Brief: Identify every line in the records below that contains the word "individual", treating uppercase and lowercase as different, and copy each of those lines.

[Task input Boundary: Start]

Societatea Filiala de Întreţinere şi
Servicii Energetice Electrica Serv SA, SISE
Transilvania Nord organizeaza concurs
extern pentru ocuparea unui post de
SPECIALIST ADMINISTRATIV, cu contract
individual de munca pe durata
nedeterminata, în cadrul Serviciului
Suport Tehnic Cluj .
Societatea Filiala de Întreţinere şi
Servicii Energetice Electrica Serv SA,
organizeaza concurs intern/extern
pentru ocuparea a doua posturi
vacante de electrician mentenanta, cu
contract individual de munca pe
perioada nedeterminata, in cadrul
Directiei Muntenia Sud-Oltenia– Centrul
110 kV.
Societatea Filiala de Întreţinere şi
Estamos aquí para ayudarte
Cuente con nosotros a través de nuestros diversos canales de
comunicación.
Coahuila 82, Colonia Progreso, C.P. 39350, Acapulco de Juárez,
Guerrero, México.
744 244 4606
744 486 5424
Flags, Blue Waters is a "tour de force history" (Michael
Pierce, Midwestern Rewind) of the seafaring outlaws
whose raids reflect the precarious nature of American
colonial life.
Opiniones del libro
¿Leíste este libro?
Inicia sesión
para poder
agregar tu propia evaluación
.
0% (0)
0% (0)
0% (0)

[Task input Boundary: End]
[Task input Boundary: Start]

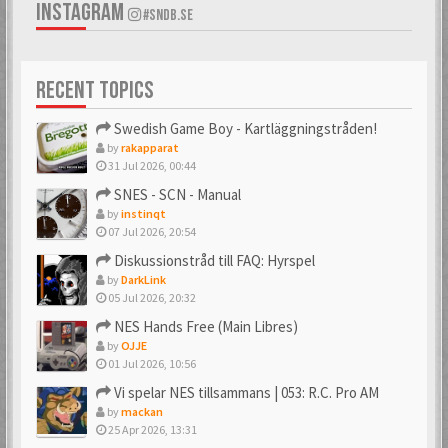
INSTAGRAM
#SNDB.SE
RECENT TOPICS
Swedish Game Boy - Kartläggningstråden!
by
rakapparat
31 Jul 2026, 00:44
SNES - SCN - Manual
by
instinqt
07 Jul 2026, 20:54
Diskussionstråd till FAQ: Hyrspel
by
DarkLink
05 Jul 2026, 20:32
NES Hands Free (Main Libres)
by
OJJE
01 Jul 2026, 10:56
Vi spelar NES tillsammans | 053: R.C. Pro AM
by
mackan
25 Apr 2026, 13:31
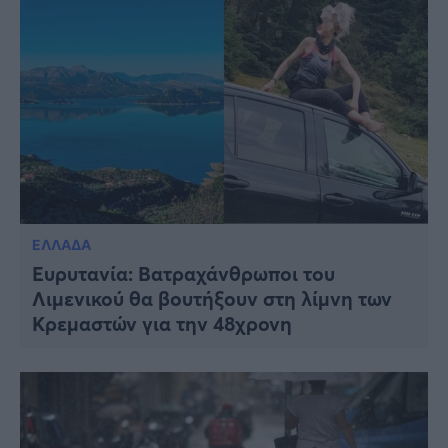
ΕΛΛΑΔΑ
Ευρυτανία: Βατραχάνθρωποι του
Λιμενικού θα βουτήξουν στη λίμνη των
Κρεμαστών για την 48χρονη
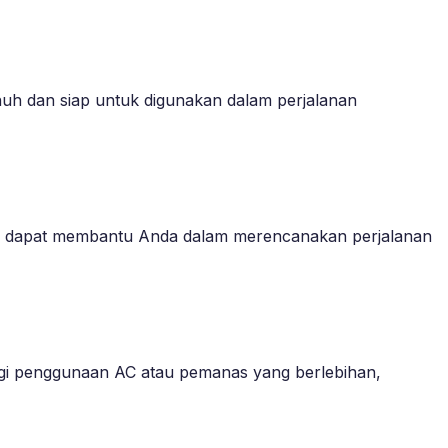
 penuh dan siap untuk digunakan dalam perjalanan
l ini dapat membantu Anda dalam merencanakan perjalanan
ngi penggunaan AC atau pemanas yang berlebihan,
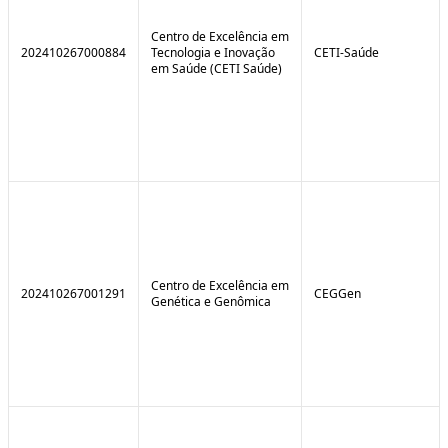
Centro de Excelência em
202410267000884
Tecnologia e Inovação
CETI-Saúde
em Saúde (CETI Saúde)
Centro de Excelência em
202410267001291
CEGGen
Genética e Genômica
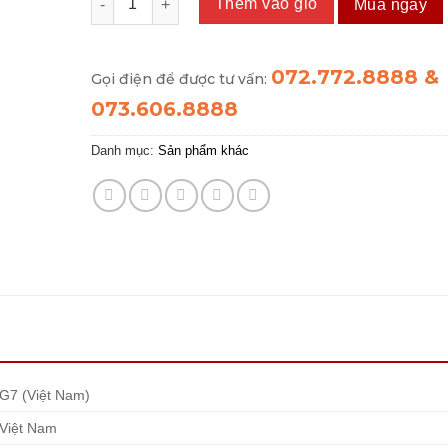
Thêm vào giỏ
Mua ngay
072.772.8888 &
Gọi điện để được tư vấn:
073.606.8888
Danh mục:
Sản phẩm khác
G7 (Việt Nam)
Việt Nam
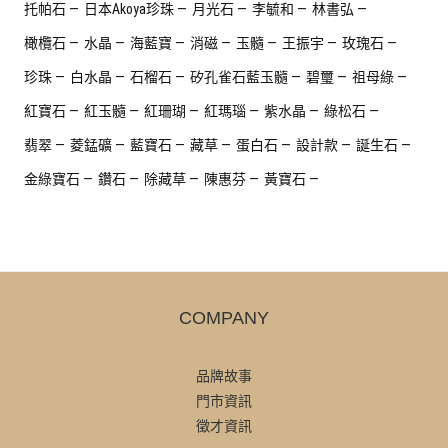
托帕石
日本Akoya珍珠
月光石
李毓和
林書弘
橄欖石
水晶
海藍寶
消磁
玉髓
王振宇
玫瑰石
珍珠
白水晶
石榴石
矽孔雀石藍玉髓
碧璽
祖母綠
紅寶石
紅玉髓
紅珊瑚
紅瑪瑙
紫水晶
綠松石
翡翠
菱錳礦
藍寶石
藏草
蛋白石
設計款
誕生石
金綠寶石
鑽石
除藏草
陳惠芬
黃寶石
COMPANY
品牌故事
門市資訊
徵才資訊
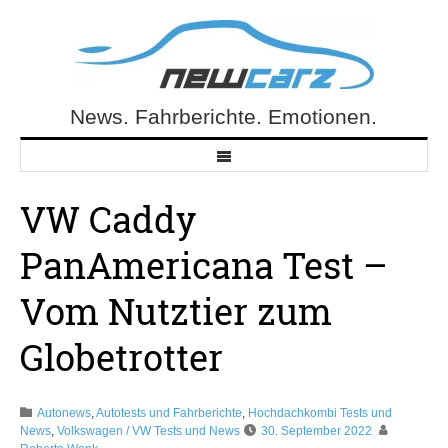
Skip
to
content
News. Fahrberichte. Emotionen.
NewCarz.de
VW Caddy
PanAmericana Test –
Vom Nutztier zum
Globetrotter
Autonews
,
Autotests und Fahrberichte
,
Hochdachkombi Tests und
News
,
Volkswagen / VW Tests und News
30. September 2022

[Task input Boundary: End]

Written response:
individual de munca pe durata
contract individual de munca pe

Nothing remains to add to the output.